▸ Selected excerpt:

+++

Needless to say, I do not look like this at work.

Needless to say, I do not look like this at work.


Disclaimer: I’m not a professional artist by any means. All content below are my personal opinion.

Art has and always will hold a very special place in my heART. It is a language unique to me – a language that I’ve never been taught but have always understood. In “my language”, colours and patterns are my “nouns” and “verbs” – they are the core elements gives my language meaning. 

In terms of colours, I particularly love vivid colours. From as early as I can remember, colour has always spoken to me, and each colour always had its perfect partner. For example, blue’s other half is yellow. Gold and black are a match made in heaven. White goes with anything but is always better alone.  Moreover, for me, each colour conveys a special meaning (and emotion). Blue is the colour of serenity, of the ocean waves licking your toes – gentle and peaceful. Yellow is the colour of happiness, wrapping its motherly arms around you on a cold winter’s night.  Red is the colour of confidence, being unashamedly yourself. White is the colour of opportunity, untainted, waiting to be explored.

+++

▸ Study material:
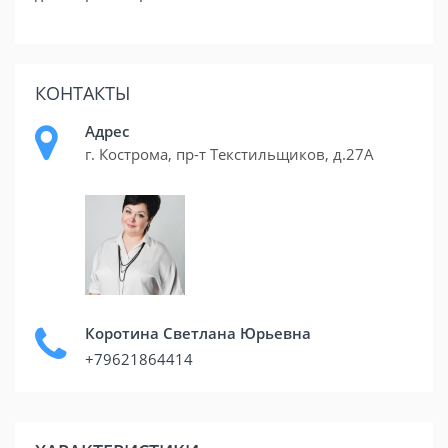
КОНТАКТЫ
Адрес
г. Кострома, пр-т Текстильщиков, д.27А
Коротина Светлана Юрьевна
+79621864414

+++

▸ Action item A: According to the essay on art, why are colors and patterns called "nouns" and "verbs"? Answer in one to three sentences.
▸ Action item B:
Answer these questions on the essay on art:
(i) What does the disclaimer say about the writer's standing as an artist?
(ii) Which color is named as blue's other half?
(iii) What quality does red stand for?
▸ Action item C: Continue the essay on art from its last sentence.
The rows have no connection to the essay on art.

▸ Response area A: The writer treats art as a personal language that was never taught but always understood. Colors and patterns are the core elements of that language, the parts that give it meaning.

▸ Response area B:
(i) The writer is not a professional artist by any means.
(ii) Yellow.
(iii) Confidence, being unashamedly yourself.

▸ Response area C:
On the other hand, patterns carry a special significance for me (and I don’t know why). That respect is very clear once people see my drawing book. I rarely draw “still life” – I am more of an abstract pattern drawer. I love symmetry. I love simple patterns. Especially repetitive patterns. More often than not, I take everyday objects and draw it in pattern-form. For those who know me well, I tend to doodle when I talk – and that’s because it calms me. Most of the time, I don’t know what I’m drawing…I just do it. And naturally, it will convey my feelings and thoughts at that point in time.

Side note: Check out Yaoyi Kusama – she is one of my favourite artists as she loves psychedelic colours, repetition and patterns.  Her works are partially derived from the hallucinations she suffers. (She has had nervous disorders and hallucinations since childhood, Kusama has chosen to live in a Tokyo psychiatric hospital for the past 38 years)

Maths and Art

Considering I have a mathematical background, I sometimes wonder why I love art. Aren’t they totally different? Yet, the more I think about it, the more art and maths have in common – they are an expression – a language. There are many published papers explaining the correlation between art and mathematics. For example, studies show that some art or pieces of art consist of things that are pleasing to the eye because they are symmetrical in a mathematical sense (see Fractals below).

Side note: Most people like even numbers – and I fall into that category – here is an article on that study:

Fractal geometry

This is a very niche topic but is very relevant to me (and my aesthic preferences). The first time I saw fractals (I didn’t know what fractals were at the time), I was entranced. For me, fractals are visually comfortable and exciting at the same time . You can say it was love at first site.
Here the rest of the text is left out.